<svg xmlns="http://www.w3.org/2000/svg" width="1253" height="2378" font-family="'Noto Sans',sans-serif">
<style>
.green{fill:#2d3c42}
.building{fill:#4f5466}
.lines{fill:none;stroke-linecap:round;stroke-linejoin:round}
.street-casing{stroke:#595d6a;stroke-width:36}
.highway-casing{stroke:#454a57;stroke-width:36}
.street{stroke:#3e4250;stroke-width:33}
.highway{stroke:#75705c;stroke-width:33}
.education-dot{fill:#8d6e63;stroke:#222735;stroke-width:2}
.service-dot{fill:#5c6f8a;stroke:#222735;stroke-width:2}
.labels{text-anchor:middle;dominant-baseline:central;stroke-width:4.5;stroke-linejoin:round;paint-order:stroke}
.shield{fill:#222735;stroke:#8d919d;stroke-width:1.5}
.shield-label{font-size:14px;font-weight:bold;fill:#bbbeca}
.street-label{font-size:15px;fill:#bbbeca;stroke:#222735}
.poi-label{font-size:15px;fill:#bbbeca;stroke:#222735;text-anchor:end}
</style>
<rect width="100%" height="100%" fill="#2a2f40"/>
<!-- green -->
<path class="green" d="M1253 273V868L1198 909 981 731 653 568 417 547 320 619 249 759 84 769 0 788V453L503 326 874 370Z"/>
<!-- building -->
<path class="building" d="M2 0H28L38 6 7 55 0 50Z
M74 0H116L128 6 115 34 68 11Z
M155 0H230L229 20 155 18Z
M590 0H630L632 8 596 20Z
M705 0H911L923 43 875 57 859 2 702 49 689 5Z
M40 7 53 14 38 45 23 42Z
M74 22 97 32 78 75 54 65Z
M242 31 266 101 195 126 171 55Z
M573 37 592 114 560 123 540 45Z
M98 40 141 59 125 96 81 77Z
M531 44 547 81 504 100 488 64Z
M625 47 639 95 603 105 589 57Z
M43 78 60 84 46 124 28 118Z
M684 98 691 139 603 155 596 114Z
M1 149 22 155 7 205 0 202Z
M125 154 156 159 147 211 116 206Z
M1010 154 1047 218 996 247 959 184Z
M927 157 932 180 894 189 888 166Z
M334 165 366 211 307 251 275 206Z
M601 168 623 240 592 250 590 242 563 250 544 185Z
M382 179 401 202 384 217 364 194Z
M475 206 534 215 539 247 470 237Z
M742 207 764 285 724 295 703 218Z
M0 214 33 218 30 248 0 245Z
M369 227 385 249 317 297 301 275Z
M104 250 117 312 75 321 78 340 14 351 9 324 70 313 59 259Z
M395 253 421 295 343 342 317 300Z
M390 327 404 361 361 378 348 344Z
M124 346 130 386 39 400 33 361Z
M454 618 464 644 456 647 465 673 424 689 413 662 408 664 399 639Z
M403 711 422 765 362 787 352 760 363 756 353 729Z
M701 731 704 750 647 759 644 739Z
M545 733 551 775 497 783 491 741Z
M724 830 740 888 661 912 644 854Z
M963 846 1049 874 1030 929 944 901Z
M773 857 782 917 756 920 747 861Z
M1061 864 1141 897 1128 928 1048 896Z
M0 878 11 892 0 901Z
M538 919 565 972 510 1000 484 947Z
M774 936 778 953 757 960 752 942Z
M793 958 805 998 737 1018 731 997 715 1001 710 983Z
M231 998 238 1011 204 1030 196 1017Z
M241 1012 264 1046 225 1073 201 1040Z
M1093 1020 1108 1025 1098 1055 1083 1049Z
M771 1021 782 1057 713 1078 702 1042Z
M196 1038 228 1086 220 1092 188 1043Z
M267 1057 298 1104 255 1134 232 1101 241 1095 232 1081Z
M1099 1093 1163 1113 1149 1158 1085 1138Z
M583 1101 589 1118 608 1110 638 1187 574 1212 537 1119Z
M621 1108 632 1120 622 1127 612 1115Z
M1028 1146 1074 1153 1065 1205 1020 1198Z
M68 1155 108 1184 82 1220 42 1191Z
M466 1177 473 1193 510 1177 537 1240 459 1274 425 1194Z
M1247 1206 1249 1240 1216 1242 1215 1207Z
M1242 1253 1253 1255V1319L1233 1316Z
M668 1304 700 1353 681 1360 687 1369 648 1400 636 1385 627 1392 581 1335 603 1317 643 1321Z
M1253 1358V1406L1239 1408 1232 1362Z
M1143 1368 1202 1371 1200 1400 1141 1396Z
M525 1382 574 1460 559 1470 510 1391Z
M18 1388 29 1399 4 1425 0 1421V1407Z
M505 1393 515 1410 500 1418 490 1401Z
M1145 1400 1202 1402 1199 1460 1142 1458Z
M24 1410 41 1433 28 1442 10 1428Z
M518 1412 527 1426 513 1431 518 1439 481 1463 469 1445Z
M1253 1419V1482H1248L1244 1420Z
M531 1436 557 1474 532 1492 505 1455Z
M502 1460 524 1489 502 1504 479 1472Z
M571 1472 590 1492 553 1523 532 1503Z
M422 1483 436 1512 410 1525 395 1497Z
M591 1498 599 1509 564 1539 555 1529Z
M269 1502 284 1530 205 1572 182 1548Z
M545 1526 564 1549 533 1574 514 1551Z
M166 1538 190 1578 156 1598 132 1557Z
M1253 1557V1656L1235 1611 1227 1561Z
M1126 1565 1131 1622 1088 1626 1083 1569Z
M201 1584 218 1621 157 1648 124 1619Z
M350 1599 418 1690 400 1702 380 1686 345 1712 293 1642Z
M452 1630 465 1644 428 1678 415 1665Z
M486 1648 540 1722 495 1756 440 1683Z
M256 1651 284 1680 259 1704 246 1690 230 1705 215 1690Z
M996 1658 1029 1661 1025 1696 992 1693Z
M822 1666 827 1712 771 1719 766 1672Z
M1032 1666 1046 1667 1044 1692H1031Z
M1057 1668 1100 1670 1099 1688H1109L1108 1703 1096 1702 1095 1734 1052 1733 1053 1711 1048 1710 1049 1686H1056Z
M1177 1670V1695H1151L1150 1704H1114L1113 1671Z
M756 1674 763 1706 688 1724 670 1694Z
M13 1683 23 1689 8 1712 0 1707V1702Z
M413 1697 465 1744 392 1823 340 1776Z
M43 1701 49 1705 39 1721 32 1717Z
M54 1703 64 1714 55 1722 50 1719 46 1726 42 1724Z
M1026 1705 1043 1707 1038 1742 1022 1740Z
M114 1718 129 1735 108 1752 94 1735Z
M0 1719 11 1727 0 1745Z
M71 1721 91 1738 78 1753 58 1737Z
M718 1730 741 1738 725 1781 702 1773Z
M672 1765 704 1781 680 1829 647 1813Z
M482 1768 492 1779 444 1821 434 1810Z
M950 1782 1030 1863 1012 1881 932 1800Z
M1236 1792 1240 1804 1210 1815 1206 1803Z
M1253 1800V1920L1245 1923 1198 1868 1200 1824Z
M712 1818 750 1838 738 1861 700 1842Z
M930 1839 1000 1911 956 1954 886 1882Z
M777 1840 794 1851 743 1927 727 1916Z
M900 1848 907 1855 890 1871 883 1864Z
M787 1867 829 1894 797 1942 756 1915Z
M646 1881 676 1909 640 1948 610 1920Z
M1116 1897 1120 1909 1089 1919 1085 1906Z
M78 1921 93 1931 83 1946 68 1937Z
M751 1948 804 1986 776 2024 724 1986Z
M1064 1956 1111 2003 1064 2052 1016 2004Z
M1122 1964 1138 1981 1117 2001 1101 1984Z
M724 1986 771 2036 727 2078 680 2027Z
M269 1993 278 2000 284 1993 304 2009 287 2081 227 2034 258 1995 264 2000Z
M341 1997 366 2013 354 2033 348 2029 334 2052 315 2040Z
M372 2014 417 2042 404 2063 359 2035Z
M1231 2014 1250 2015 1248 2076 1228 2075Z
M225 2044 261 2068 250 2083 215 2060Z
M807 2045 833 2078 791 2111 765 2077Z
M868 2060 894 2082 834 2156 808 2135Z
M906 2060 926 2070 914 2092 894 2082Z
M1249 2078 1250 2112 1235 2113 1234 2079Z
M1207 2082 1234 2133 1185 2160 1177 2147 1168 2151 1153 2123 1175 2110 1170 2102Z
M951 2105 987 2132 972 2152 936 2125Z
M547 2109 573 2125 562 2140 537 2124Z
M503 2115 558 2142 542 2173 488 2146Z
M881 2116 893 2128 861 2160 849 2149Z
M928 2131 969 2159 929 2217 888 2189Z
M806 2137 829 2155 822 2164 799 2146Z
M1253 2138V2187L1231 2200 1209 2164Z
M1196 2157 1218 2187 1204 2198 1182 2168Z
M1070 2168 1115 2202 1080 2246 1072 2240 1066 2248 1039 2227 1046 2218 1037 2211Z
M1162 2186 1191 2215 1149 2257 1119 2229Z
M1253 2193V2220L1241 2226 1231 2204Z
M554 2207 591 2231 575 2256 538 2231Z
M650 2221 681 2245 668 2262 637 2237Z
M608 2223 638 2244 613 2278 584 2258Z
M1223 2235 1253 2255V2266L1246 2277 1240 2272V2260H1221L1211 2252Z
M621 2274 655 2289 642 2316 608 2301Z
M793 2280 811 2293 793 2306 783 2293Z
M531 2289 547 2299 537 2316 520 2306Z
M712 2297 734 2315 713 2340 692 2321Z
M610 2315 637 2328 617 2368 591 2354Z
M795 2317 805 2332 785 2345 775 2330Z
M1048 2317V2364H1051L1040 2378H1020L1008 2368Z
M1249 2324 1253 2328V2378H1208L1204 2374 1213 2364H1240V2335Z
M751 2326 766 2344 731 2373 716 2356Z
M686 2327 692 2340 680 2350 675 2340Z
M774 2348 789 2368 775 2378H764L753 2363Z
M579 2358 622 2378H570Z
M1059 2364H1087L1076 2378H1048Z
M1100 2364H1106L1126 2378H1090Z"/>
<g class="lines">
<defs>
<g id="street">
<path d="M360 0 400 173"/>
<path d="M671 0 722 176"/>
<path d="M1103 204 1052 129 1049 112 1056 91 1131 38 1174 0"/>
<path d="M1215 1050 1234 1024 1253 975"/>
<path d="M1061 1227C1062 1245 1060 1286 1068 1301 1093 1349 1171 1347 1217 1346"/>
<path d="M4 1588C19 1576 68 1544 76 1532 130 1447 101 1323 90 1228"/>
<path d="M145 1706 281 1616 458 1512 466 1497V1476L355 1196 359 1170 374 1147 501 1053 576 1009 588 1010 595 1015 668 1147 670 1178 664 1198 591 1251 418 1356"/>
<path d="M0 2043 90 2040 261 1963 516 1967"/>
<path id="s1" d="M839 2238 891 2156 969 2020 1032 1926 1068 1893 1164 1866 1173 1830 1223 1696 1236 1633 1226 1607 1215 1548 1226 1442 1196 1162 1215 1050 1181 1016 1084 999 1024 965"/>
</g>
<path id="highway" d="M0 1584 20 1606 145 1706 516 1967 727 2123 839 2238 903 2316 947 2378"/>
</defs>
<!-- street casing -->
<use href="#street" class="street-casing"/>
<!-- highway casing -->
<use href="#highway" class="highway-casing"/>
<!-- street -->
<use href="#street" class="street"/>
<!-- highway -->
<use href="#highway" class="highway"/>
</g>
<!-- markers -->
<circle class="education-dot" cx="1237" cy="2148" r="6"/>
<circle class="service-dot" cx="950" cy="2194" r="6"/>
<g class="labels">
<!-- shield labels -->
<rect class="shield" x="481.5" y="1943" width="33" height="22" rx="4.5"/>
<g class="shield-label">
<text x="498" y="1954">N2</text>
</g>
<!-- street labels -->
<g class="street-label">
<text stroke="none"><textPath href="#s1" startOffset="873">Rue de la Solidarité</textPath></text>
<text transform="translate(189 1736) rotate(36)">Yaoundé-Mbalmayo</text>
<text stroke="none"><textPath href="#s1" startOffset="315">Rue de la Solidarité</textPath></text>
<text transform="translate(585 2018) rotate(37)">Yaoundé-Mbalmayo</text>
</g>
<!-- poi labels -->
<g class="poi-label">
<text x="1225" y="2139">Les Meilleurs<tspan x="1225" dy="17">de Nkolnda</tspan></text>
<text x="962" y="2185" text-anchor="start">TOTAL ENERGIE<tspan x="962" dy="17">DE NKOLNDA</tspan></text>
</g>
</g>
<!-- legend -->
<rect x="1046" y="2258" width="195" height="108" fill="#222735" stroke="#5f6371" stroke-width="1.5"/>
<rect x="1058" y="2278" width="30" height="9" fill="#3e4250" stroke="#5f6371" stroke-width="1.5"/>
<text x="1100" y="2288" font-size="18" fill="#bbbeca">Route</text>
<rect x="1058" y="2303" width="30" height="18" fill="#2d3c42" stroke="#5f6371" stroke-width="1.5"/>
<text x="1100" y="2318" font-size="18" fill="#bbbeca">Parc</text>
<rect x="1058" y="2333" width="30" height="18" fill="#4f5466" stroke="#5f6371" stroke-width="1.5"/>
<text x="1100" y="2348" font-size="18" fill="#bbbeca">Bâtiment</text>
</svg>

######

• Your instructions
Return, from the material above, each line holding the string "lines".

• Response below
.lines{fill:none;stroke-linecap:round;stroke-linejoin:round}
<g class="lines">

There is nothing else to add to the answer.